Sportsmanship wasn't always his specialty. When Manning was five and his coach pitch team lost every game by about 20 runs, the coach would invariably tell the boys it was a tie. "He thinks we're stupid," Manning griped to his parents. "It was not a tie." When he was eight and Archie coached his youth basketball team, they sparred because Archie drafted his friends' sons even though many of them couldn't shoot. Archie vowed never to coach him again. When Peyton was 12 he had a new basketball coach with a curious substitution pattern. After one loss, the coach told the team, "The reason we didn't win the game is because you weren't ready to play." Manning pointed a finger in his face. "No," he protested, "the reason we didn't win the game is because you don't know what you're doing." Archie drove him to the coach's house that night, in tears, to apologize.

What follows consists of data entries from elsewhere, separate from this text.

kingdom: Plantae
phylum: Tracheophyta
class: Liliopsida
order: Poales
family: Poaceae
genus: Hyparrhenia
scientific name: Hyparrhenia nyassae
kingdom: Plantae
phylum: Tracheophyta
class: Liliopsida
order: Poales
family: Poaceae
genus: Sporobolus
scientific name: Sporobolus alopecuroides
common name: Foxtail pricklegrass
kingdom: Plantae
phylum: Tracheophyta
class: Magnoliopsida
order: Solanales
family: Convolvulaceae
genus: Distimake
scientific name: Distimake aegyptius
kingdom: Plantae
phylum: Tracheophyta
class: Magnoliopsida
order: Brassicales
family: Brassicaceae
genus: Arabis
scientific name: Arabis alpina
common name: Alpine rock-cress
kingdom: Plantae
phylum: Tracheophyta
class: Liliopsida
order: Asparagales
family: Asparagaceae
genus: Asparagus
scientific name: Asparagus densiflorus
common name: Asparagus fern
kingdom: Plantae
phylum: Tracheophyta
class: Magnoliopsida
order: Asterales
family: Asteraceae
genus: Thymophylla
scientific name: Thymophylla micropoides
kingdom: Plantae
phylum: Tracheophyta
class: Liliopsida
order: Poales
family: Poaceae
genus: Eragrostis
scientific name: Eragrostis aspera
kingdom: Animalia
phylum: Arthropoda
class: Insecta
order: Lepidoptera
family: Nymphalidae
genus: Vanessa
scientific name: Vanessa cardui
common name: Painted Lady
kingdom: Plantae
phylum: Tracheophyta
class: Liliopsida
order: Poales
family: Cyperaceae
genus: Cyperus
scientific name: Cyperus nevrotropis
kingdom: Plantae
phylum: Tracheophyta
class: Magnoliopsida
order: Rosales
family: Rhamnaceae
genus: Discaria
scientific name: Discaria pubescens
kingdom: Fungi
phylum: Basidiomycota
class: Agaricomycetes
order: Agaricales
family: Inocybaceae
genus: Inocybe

Contrast that image with the scene in the visiting locker room at Sports Authority Field after the Broncos' 38-35 playoff loss to the Ravens in double overtime. Manning, coping with another round of January heartbreak, waited to congratulate retiring linebacker Ray Lewis. He held little Marshall's hand, setting the example that his dad set for him.
Even from an early age, it was clear Manning wanted to be the one calling the shots.